Date: 2005-10-13 06:58 pm (UTC)
From: [identity profile] arthurfrdent.livejournal.com
There were a lot of interesting things in this report, I might have to buy the book... anyway I don't really agree with this presupposition, in that this ISN'T emergent and it isn't all about seeing beyond your own country, IMHO. It has always been so... that well edumacated types can think beyond the box. Some of them will see the right or correctness of the government or society and try to improve from within, and some will see the government or society as broken and requiring change from without. I think the balance of the two is what keeps us moving foreward [big surprise there eh?] IFF [if and only if] they are willing to think about each other's ideas.

Therin lies the rub. When everyone is polarized, and reactions are strident, the ability to see the good parts of your opposition's thought is shut down. This is part and parcel of the divisions in our country today, IMHO. Some of the points in the article about what is or isn't working for the dems might be taken together for this: They are not defining themselves in their own terms on their own strengths. Instead they are defining themselves as "NOT conservatives or NOT Republicans". That is a foolish thing when you are trying to get into office, because then you don't get to define your own ideas, you don't draw everyone toward you. Rather you draw people falling away from them, and people with the same POV as you already.

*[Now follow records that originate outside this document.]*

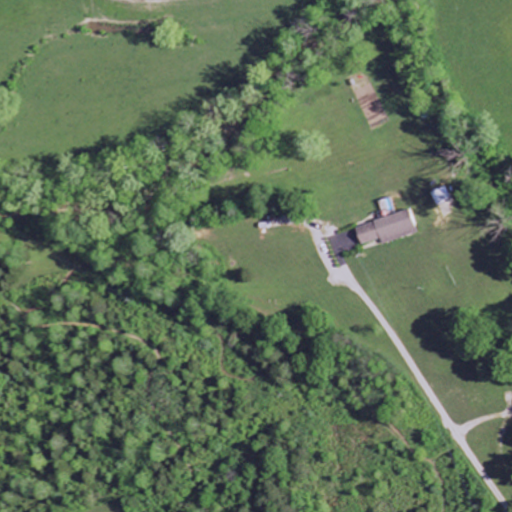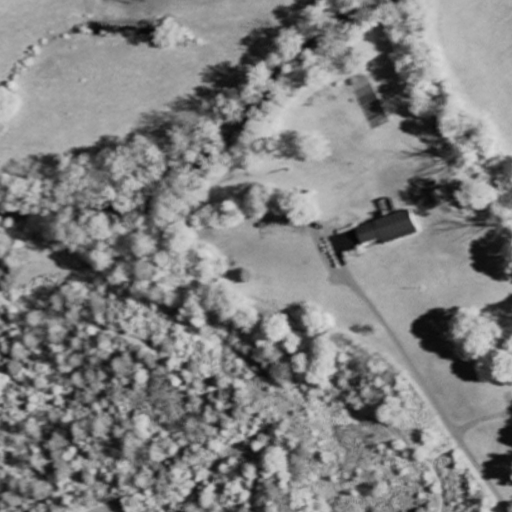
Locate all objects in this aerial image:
building: (387, 229)
road: (381, 445)
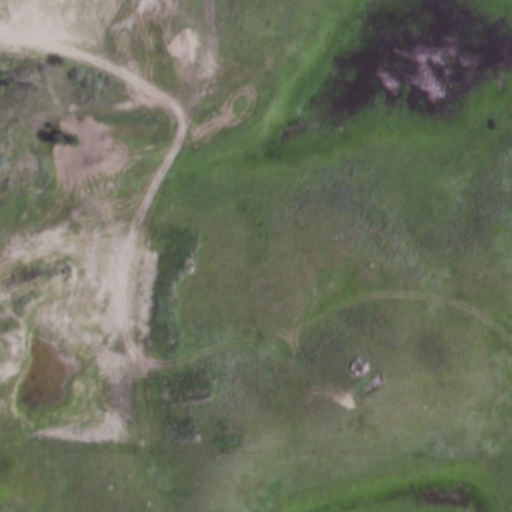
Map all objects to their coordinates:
quarry: (51, 75)
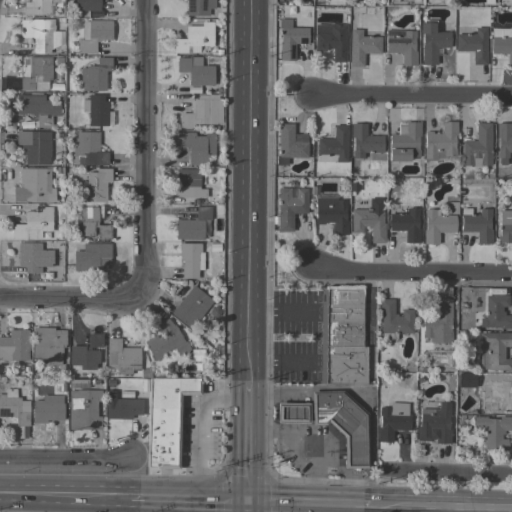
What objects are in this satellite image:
building: (36, 7)
building: (38, 7)
building: (88, 7)
building: (198, 7)
building: (199, 7)
building: (40, 34)
building: (40, 34)
building: (91, 35)
building: (93, 35)
building: (193, 38)
building: (194, 39)
building: (330, 40)
building: (331, 40)
building: (290, 41)
building: (291, 41)
building: (431, 42)
building: (431, 42)
building: (472, 43)
building: (501, 43)
building: (502, 43)
building: (400, 45)
building: (401, 45)
building: (472, 45)
building: (360, 47)
building: (361, 47)
building: (194, 70)
building: (196, 71)
building: (34, 73)
building: (35, 74)
building: (93, 75)
building: (95, 75)
road: (411, 96)
building: (34, 105)
building: (37, 108)
building: (96, 109)
building: (95, 110)
building: (200, 111)
building: (202, 111)
building: (504, 139)
building: (363, 141)
building: (364, 142)
building: (403, 142)
building: (404, 142)
building: (440, 142)
building: (289, 143)
building: (440, 143)
building: (502, 143)
building: (289, 145)
building: (32, 146)
building: (34, 146)
building: (195, 146)
building: (196, 146)
building: (332, 146)
building: (333, 146)
building: (476, 147)
building: (478, 147)
building: (88, 148)
road: (140, 149)
building: (88, 150)
building: (188, 183)
building: (187, 184)
building: (92, 185)
building: (32, 186)
building: (34, 186)
building: (94, 186)
road: (252, 192)
building: (288, 207)
building: (290, 207)
building: (330, 213)
building: (331, 214)
building: (368, 220)
building: (439, 222)
building: (91, 223)
building: (92, 223)
building: (368, 223)
building: (32, 224)
building: (33, 224)
building: (404, 224)
building: (406, 224)
building: (477, 224)
building: (191, 225)
building: (193, 225)
building: (435, 225)
building: (477, 225)
building: (504, 226)
building: (505, 226)
building: (32, 257)
building: (33, 257)
building: (91, 257)
building: (91, 257)
building: (190, 259)
building: (189, 260)
road: (410, 271)
road: (70, 298)
building: (189, 307)
building: (191, 307)
building: (496, 312)
building: (494, 313)
building: (341, 316)
building: (393, 318)
building: (393, 320)
building: (437, 322)
building: (438, 323)
road: (311, 336)
building: (341, 336)
building: (162, 339)
building: (163, 339)
building: (47, 344)
building: (13, 345)
building: (15, 345)
building: (47, 345)
building: (496, 349)
building: (494, 350)
building: (86, 352)
building: (85, 353)
building: (120, 357)
building: (121, 357)
building: (482, 359)
building: (343, 364)
building: (465, 379)
building: (78, 383)
building: (493, 397)
building: (495, 397)
building: (120, 406)
building: (13, 407)
building: (121, 407)
building: (13, 408)
building: (47, 409)
building: (47, 409)
building: (84, 409)
building: (82, 410)
building: (291, 413)
building: (292, 413)
building: (164, 418)
building: (165, 420)
building: (391, 420)
building: (392, 421)
building: (433, 423)
building: (342, 424)
building: (343, 424)
building: (434, 424)
road: (201, 425)
building: (493, 430)
building: (493, 430)
road: (250, 445)
road: (64, 460)
road: (448, 472)
road: (63, 498)
road: (161, 502)
road: (223, 504)
traffic signals: (250, 505)
road: (272, 505)
road: (337, 506)
road: (390, 507)
road: (456, 507)
road: (250, 508)
road: (294, 508)
road: (399, 509)
road: (460, 510)
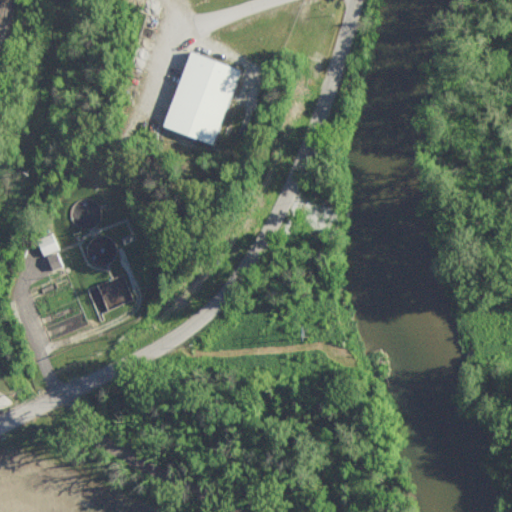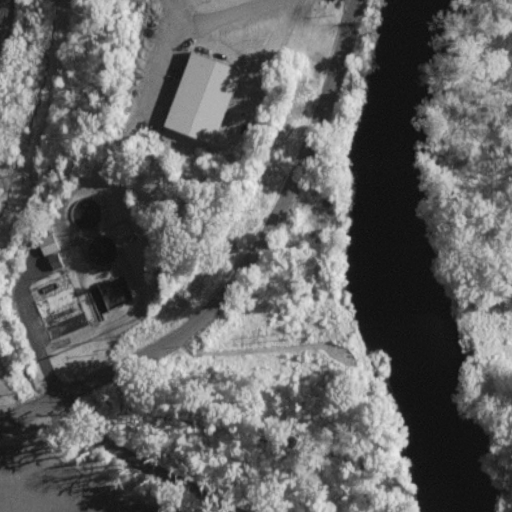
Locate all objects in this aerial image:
railway: (0, 2)
road: (227, 16)
building: (196, 98)
building: (44, 244)
river: (397, 257)
building: (50, 261)
road: (252, 274)
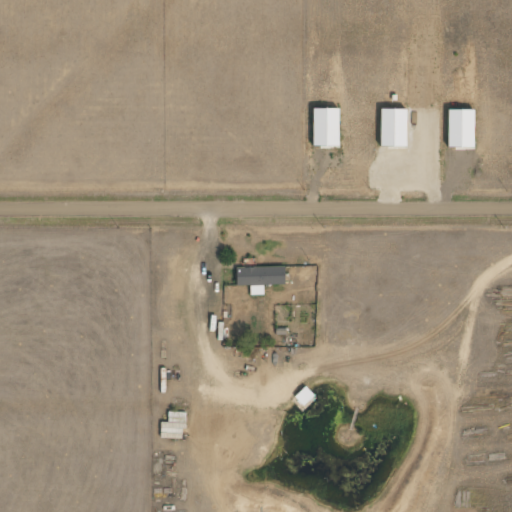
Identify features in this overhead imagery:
building: (319, 127)
building: (387, 127)
building: (455, 128)
road: (255, 207)
building: (257, 276)
building: (301, 398)
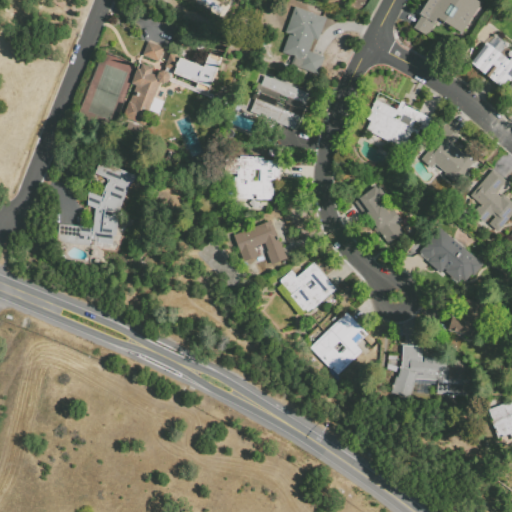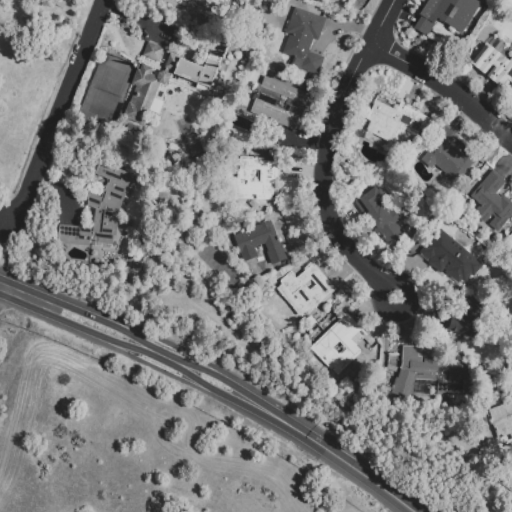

This isn't to say that the GOP doesn't have this problem. Sometimes they REALLY DO. The thing that they have going for them in that case, is that they already have a head start in size, so they can afford to loose a few. Personally I wish they wouldn't. IMHO the current extremities are based on the idea that they can afford to loose a few in the march to be more conservative. It's probably true. Then you go to the place where you govern those who agree and rule those who do not. While that is always true, ideally you want to keep the ruled group small and the governed group big. I think that problem happens to both parties at times, because the forget that the Laws of the US must apply to everyone EQUALLY, regardless of differences in belief, in education, orientation and so forth.